# Osprey Aeroporter



## Canadian (Jan 17, 2008)

Okay,

I was at my local Wholesale Sports last night, and bought some pack cover called an "aeroporter". It's basically a big nylon sack you put your backpack in, so there is no chance of the straps being torn or the contents violated.

Does anybody use these things? I'm trying to do more travel inexpensively, and small hotels and backpackers hostels are the order of the day. I find it easier to haul around a 65L backpack than several suitcases which might inspire theft.

When I was in uni, I had a colleague for an academic conference haul all his stuff in what must have been a 75-85L backpack.
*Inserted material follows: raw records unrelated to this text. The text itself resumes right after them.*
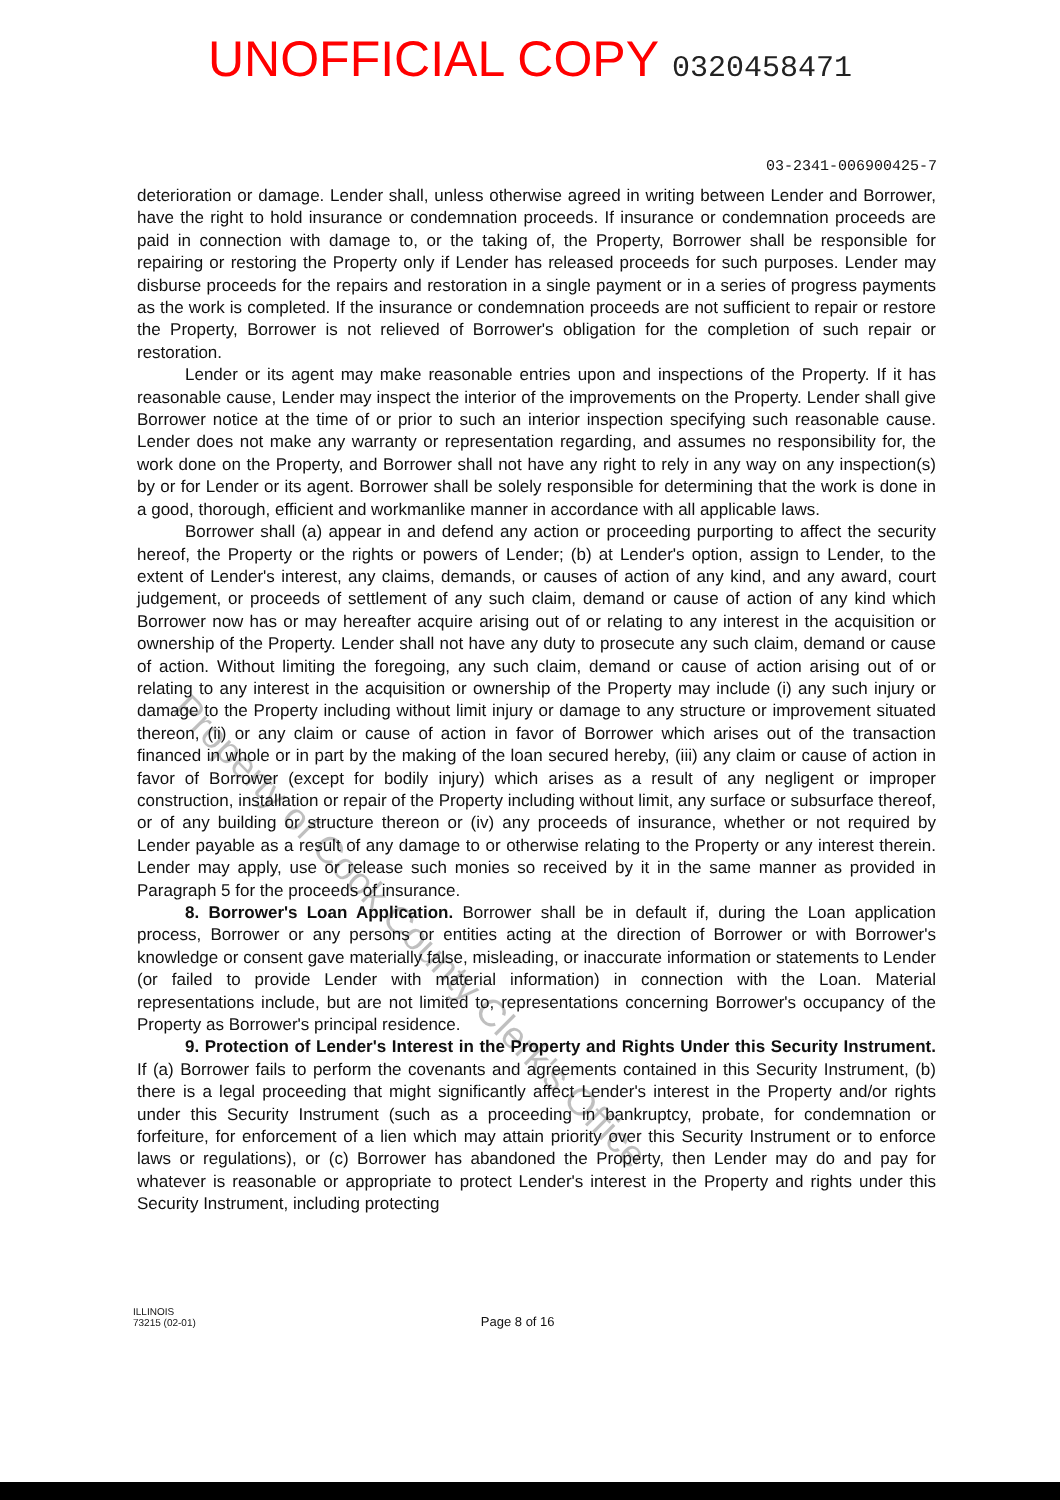Property of Cook County Clerk's Office
UNOFFICIAL COPY 0320458471
03-2341-006900425-7
deterioration or damage. Lender shall, unless otherwise agreed in writing between Lender and Borrower, have the right to hold insurance or condemnation proceeds. If insurance or condemnation proceeds are paid in connection with damage to, or the taking of, the Property, Borrower shall be responsible for repairing or restoring the Property only if Lender has released proceeds for such purposes. Lender may disburse proceeds for the repairs and restoration in a single payment or in a series of progress payments as the work is completed. If the insurance or condemnation proceeds are not sufficient to repair or restore the Property, Borrower is not relieved of Borrower's obligation for the completion of such repair or restoration.
Lender or its agent may make reasonable entries upon and inspections of the Property. If it has reasonable cause, Lender may inspect the interior of the improvements on the Property. Lender shall give Borrower notice at the time of or prior to such an interior inspection specifying such reasonable cause. Lender does not make any warranty or representation regarding, and assumes no responsibility for, the work done on the Property, and Borrower shall not have any right to rely in any way on any inspection(s) by or for Lender or its agent. Borrower shall be solely responsible for determining that the work is done in a good, thorough, efficient and workmanlike manner in accordance with all applicable laws.
Borrower shall (a) appear in and defend any action or proceeding purporting to affect the security hereof, the Property or the rights or powers of Lender; (b) at Lender's option, assign to Lender, to the extent of Lender's interest, any claims, demands, or causes of action of any kind, and any award, court judgement, or proceeds of settlement of any such claim, demand or cause of action of any kind which Borrower now has or may hereafter acquire arising out of or relating to any interest in the acquisition or ownership of the Property. Lender shall not have any duty to prosecute any such claim, demand or cause of action. Without limiting the foregoing, any such claim, demand or cause of action arising out of or relating to any interest in the acquisition or ownership of the Property may include (i) any such injury or damage to the Property including without limit injury or damage to any structure or improvement situated thereon, (ii) or any claim or cause of action in favor of Borrower which arises out of the transaction financed in whole or in part by the making of the loan secured hereby, (iii) any claim or cause of action in favor of Borrower (except for bodily injury) which arises as a result of any negligent or improper construction, installation or repair of the Property including without limit, any surface or subsurface thereof, or of any building or structure thereon or (iv) any proceeds of insurance, whether or not required by Lender payable as a result of any damage to or otherwise relating to the Property or any interest therein. Lender may apply, use or release such monies so received by it in the same manner as provided in Paragraph 5 for the proceeds of insurance.
8. Borrower's Loan Application. Borrower shall be in default if, during the Loan application process, Borrower or any persons or entities acting at the direction of Borrower or with Borrower's knowledge or consent gave materially false, misleading, or inaccurate information or statements to Lender (or failed to provide Lender with material information) in connection with the Loan. Material representations include, but are not limited to, representations concerning Borrower's occupancy of the Property as Borrower's principal residence.
9. Protection of Lender's Interest in the Property and Rights Under this Security Instrument. If (a) Borrower fails to perform the covenants and agreements contained in this Security Instrument, (b) there is a legal proceeding that might significantly affect Lender's interest in the Property and/or rights under this Security Instrument (such as a proceeding in bankruptcy, probate, for condemnation or forfeiture, for enforcement of a lien which may attain priority over this Security Instrument or to enforce laws or regulations), or (c) Borrower has abandoned the Property, then Lender may do and pay for whatever is reasonable or appropriate to protect Lender's interest in the Property and rights under this Security Instrument, including protecting
ILLINOIS
73215 (02-01)
Page 8 of 16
He even carried it onto the plane. It took a bit of doing to stuff it in the overhead bin (and no doubt raising the ire of many fellow passengers), but it appeared to be the way to go. The Osprey Aeroporter is designed so that instead of carrying a large backpack onto the plane, I can check it. My favorite airline allows one checked bag and I don't want to get on the plane and be told I have to check my bag, which at that point costs a bit of money. I figure I'll check it, take another 20 minutes at the airport before I proceed on my adventures. It's a matter of saving trouble, being potentially told to check my bag.
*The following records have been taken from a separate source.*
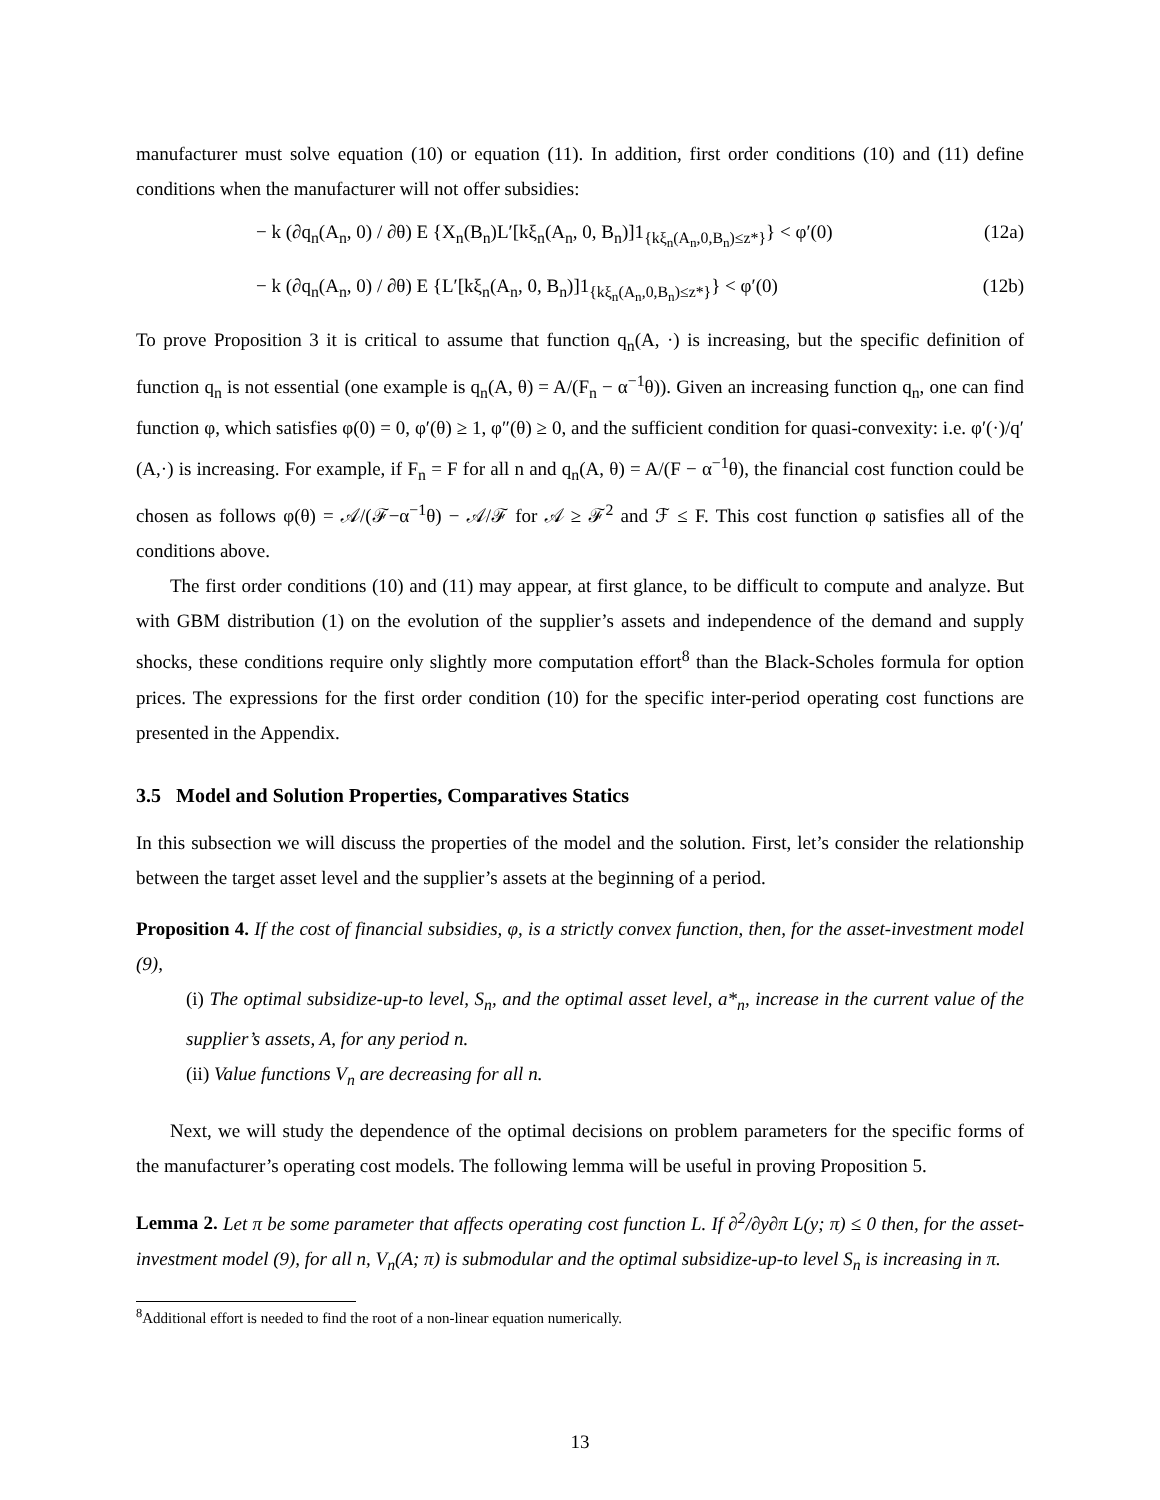manufacturer must solve equation (10) or equation (11). In addition, first order conditions (10) and (11) define conditions when the manufacturer will not offer subsidies:
− k (∂q<sub>n</sub>(A<sub>n</sub>, 0) / ∂θ) E {X<sub>n</sub>(B<sub>n</sub>)L′[kξ<sub>n</sub>(A<sub>n</sub>, 0, B<sub>n</sub>)]1<sub>{kξ<sub>n</sub>(A<sub>n</sub>,0,B<sub>n</sub>)≤z*}</sub>} < φ′(0) (12a)
− k (∂q<sub>n</sub>(A<sub>n</sub>, 0) / ∂θ) E {L′[kξ<sub>n</sub>(A<sub>n</sub>, 0, B<sub>n</sub>)]1<sub>{kξ<sub>n</sub>(A<sub>n</sub>,0,B<sub>n</sub>)≤z*}</sub>} < φ′(0) (12b)
To prove Proposition 3 it is critical to assume that function q<sub>n</sub>(A, ·) is increasing, but the specific definition of function q<sub>n</sub> is not essential (one example is q<sub>n</sub>(A, θ) = A/(F<sub>n</sub> − α<sup>−1</sup>θ)). Given an increasing function q<sub>n</sub>, one can find function φ, which satisfies φ(0) = 0, φ′(θ) ≥ 1, φ″(θ) ≥ 0, and the sufficient condition for quasi-convexity: i.e. φ′(·)/q′(A,·) is increasing. For example, if F<sub>n</sub> = F for all n and q<sub>n</sub>(A, θ) = A/(F − α<sup>−1</sup>θ), the financial cost function could be chosen as follows φ(θ) = 𝒜/(ℱ−α<sup>−1</sup>θ) − 𝒜/ℱ for 𝒜 ≥ ℱ<sup>2</sup> and ℱ ≤ F. This cost function φ satisfies all of the conditions above.
The first order conditions (10) and (11) may appear, at first glance, to be difficult to compute and analyze. But with GBM distribution (1) on the evolution of the supplier’s assets and independence of the demand and supply shocks, these conditions require only slightly more computation effort<sup>8</sup> than the Black-Scholes formula for option prices. The expressions for the first order condition (10) for the specific inter-period operating cost functions are presented in the Appendix.
3.5 Model and Solution Properties, Comparatives Statics
In this subsection we will discuss the properties of the model and the solution. First, let’s consider the relationship between the target asset level and the supplier’s assets at the beginning of a period.
Proposition 4. If the cost of financial subsidies, φ, is a strictly convex function, then, for the asset-investment model (9),
(i) The optimal subsidize-up-to level, S<sub>n</sub>, and the optimal asset level, a*<sub>n</sub>, increase in the current value of the supplier’s assets, A, for any period n.
(ii) Value functions V<sub>n</sub> are decreasing for all n.
Next, we will study the dependence of the optimal decisions on problem parameters for the specific forms of the manufacturer’s operating cost models. The following lemma will be useful in proving Proposition 5.
Lemma 2. Let π be some parameter that affects operating cost function L. If ∂<sup>2</sup>/∂y∂π L(y; π) ≤ 0 then, for the asset-investment model (9), for all n, V<sub>n</sub>(A; π) is submodular and the optimal subsidize-up-to level S<sub>n</sub> is increasing in π.
<sup>8</sup> Additional effort is needed to find the root of a non-linear equation numerically.
13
Anybody use something like this? I realize I could probably just carry my bag on, but I don't mind checking, what is at the counter, a free bag. 

Tom


----------



## Canadian (Jan 17, 2008)

Anybody? I'm wondering if it really works as the sales guy explained it. The thing that worries me is that it's a thin nylon bag with a strap. Should I tape down the strap? Just toss the backpack into the checked luggage as is? Has anybody else traveled with a larger backpack. I'm not talking about a day pack, but it's not for a summer in Europe either, so it's a medium size.

Tom


----------



## Tilton (Nov 27, 2011)

Yes, I have flown with my 100L+ Mystery Ranch pack with an Aeroporter a few times and it worked great.


----------



## MacTweed (Oct 30, 2011)

Looks like a seabag to me.


----------